Herkeslere merhaaabaaaa! Aşırı güzel bir bölümle geldim ve haberiniz olsun anlayabilirseniz sonlara doğru bir spoi var :)) Ehehe ne olduğunu da siz bulun bysss.
°
Hayat akıp giderken avuçlarımdan, eğilip toplayamıyordum kaybettiğim kadarını. Düzeltmeye çalıştığım şeyleri tıpkı daha fazla kazanmak isterken elindekileri de kaybeden bir kumarbaz gibi kaybediyordum.
Gerçi aşk da kumar değil miydi zaten. Zarı atıp olacakları bekliyorduk. Ve ben attığım zararla kendime, hatta karşı tarafa bile zarar verebilecek bir kumarbazdım. Her şeyimi kaybedecektim bu şekilde ama içten içe korkup bırakmak istediğim halde gözüm de doymuyordu. Hırs, hep daha fazlasına çabalamak. Tutku, çabalarken isteyi kaybetmemek.
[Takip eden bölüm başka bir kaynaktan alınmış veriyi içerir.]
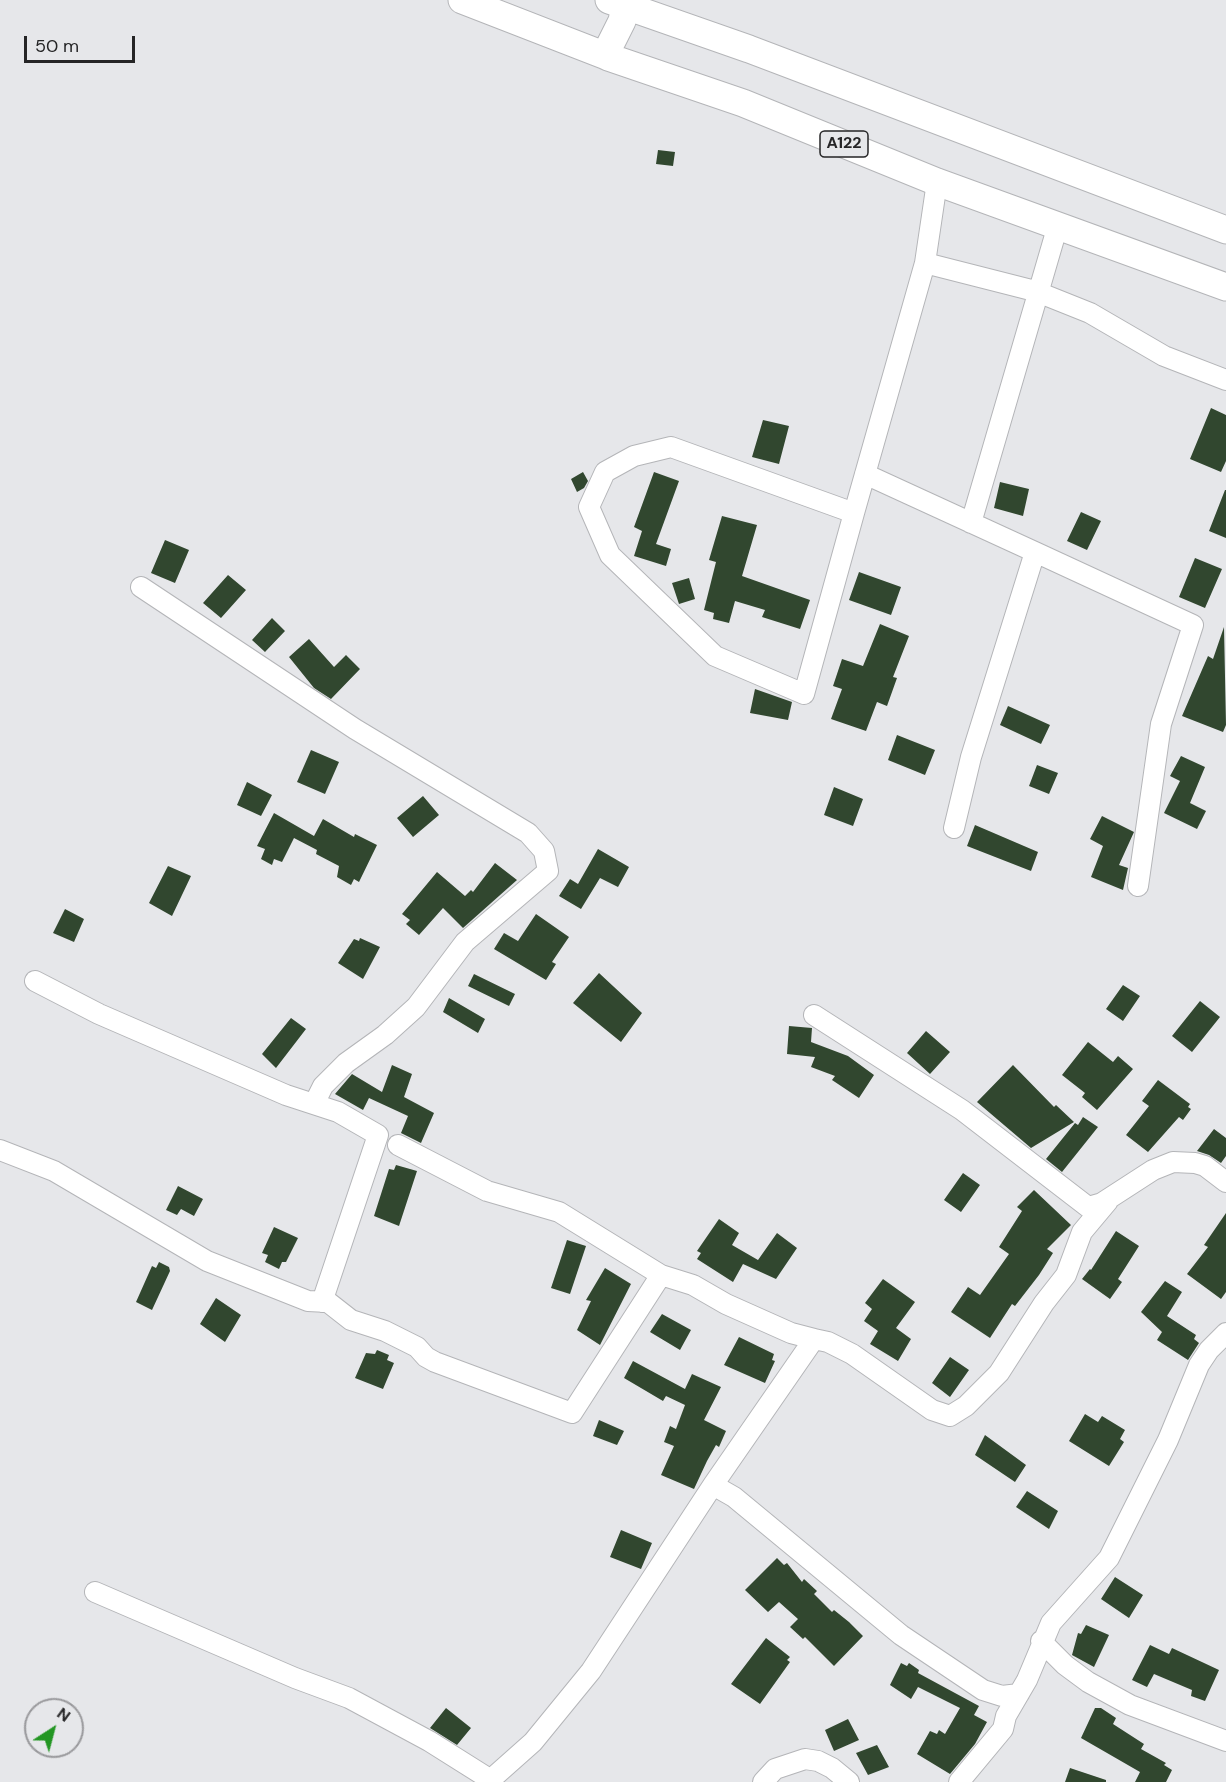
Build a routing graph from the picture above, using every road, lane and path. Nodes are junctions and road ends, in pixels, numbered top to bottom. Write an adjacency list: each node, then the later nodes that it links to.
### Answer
1 (462, 0): 3 (highway, A122)
2 (617, 3): 3 (highway); 6 (highway)
3 (614, 59): 4 (highway, A122)
4 (937, 182): 5 (highway, A122); 7 (street)
5 (1058, 225): 8 (highway, A122); 9 (street)
6 (1226, 230)
7 (925, 264): 9 (street); 11 (street)
8 (1226, 288)
9 (1037, 292): 10 (street); 13 (street)
10 (1226, 381)
11 (865, 474): 12 (street); 13 (street)
12 (854, 513): 12 (street)
13 (971, 523): 14 (street)
14 (1035, 552): 16 (street); 17 (street)
15 (141, 587): 20 (street)
16 (954, 828)
17 (1138, 886)
18 (35, 981): 20 (street)
19 (814, 1015): 24 (street)
20 (314, 1104): 26 (street)
21 (398, 1145): 25 (street)
22 (0, 1150): 26 (street)
23 (1226, 1182): 24 (street)
24 (1111, 1197): 28 (street)
25 (661, 1275): 26 (street); 28 (street)
26 (322, 1302)
27 (1226, 1333): 31 (street)
28 (814, 1339): 29 (street)
29 (713, 1485): 32 (street); 34 (street)
30 (95, 1592): 34 (street)
31 (1041, 1641): 32 (street); 33 (street)
32 (1018, 1694): 37 (street)
33 (1226, 1742)
34 (489, 1781)
35 (763, 1782): 36 (street)
36 (849, 1782)
37 (959, 1782)

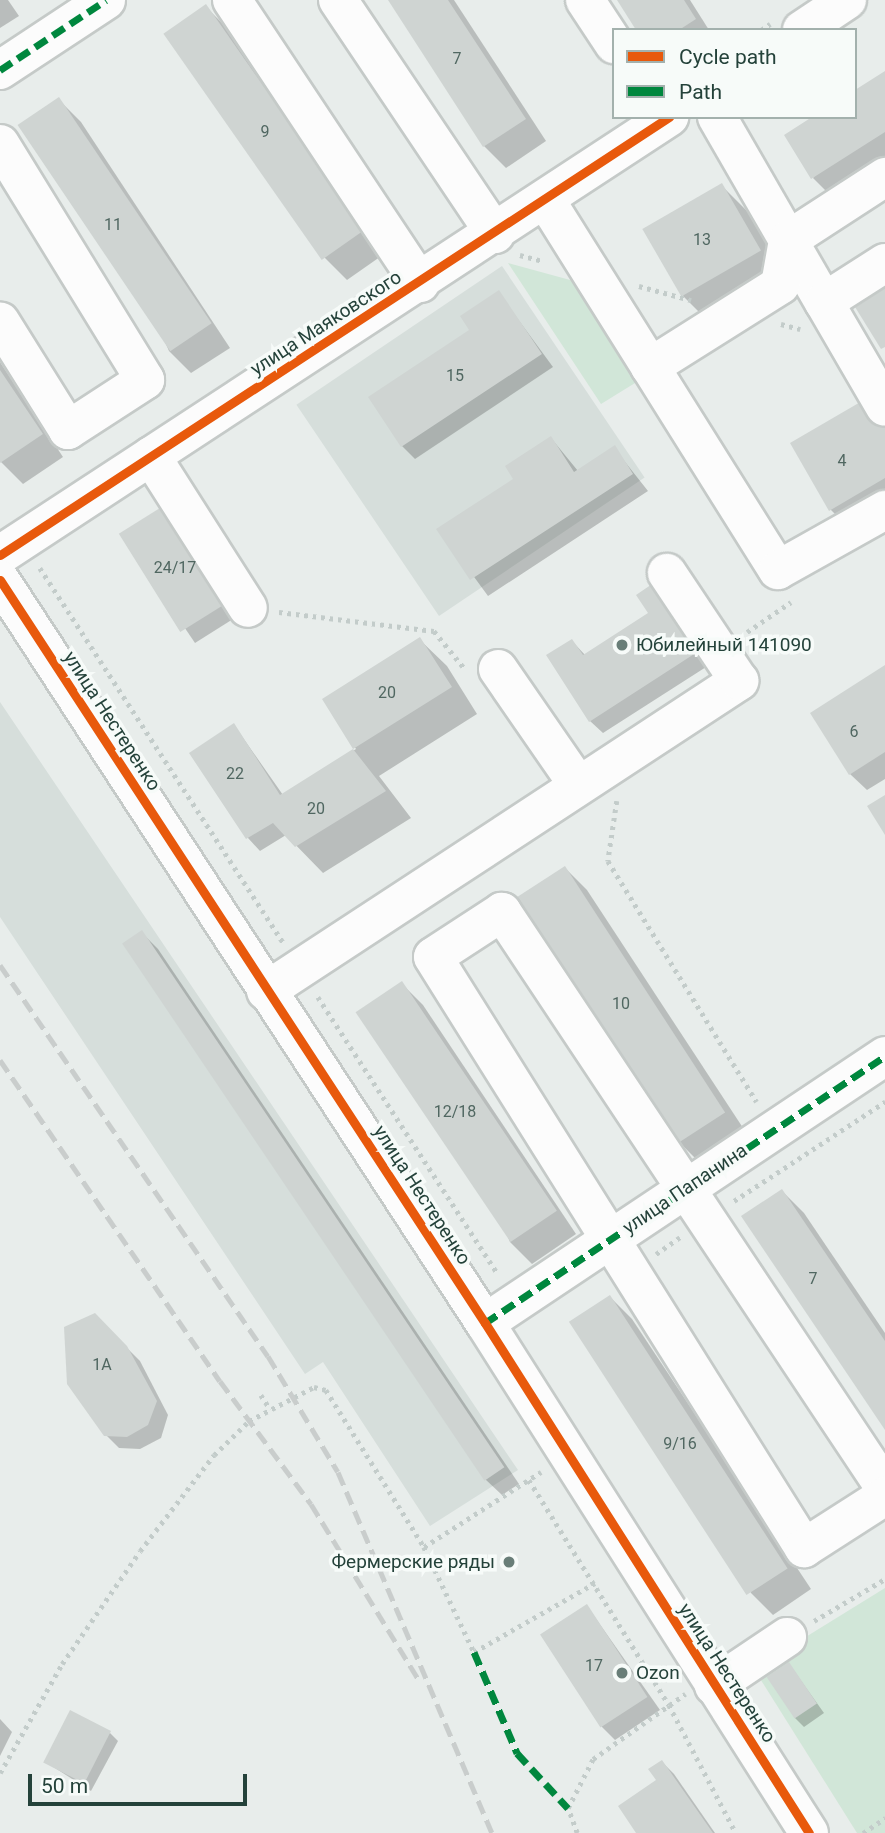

"Bana bakar mısın?" diye sorduğunda elini belimden ve göğüs aramdan sürterek çeneme çıkarttı. "Mercan." ıslak kirpiklerimi aralayıp başımı ona çevirdim ve gözlerine baktım. Çehresi kaskatı kesilmiş bana bakıyordu. Bir şey demeyip bana doğru yaklaştığında önce sol gözümden sonra sağ gözümden öptü. Gozlerimi yumup yaşadığım duygu yoğunluğuyla bekledim. Çünkü yaşattığı değişken hisler beni afallatıyordu.
Gözümden çektiği dudakları hala ilgi odağımdı, "Bir daha benim yüzümden bile ağlamanı istemiyorum." diyerek gözlerime baktı. Nefesi yüzümü yalayıp geçiyordu ki kasıklarımdaki hisle yutkundum. O da dudaklarıma uzanıp sulu bir şekilde dudaklarını bastırdı. Terinden, dudaklarından yada hiçbir şeyinden tiksinmiyordum onun, dudakları güzeldi, teri bile o kokuyordu. Ter değildi bence o, vücudunu terk etmek istemeyerek de olsa dışarı çıkan su molekülleriydi.
"Bende beni küçük görmeni yada başkalarıyla bir tutmanı istemiyorum." diye fısıldadım o üzerime uzanırken. "Ne zaman başkalarıyla bir tuttum veya senin gibi bir insanı küçümsedim?" kafasını sağ göğsüme koyup ellerini belime yerleştirdi. Göğsümdeki dağınık saçları gıdıklanmama sebep oluyordu.
"Yapmadın ama öyle hissediyorum." ellerimi kelepçeli olduğu için zar zor kafasına getirdim ve sağ elimin parmak uçlarını sadece yüzeysel olarak gezdirdim. "Böyle olmamalıydı." dedi. Düşünceli haliyle aşırı çekici görünüyor, göğsümde öylece yatıyor ve zihnini açıp bakmak istediğim düşüncelerle kendi başına tartışıyordu. Birlikte tartışsaydık? Hatta ben ona anlatsaydim bak Deniz biz aslında evliydik, hatta iki tane miniminik kızlarımız vardı deseydim?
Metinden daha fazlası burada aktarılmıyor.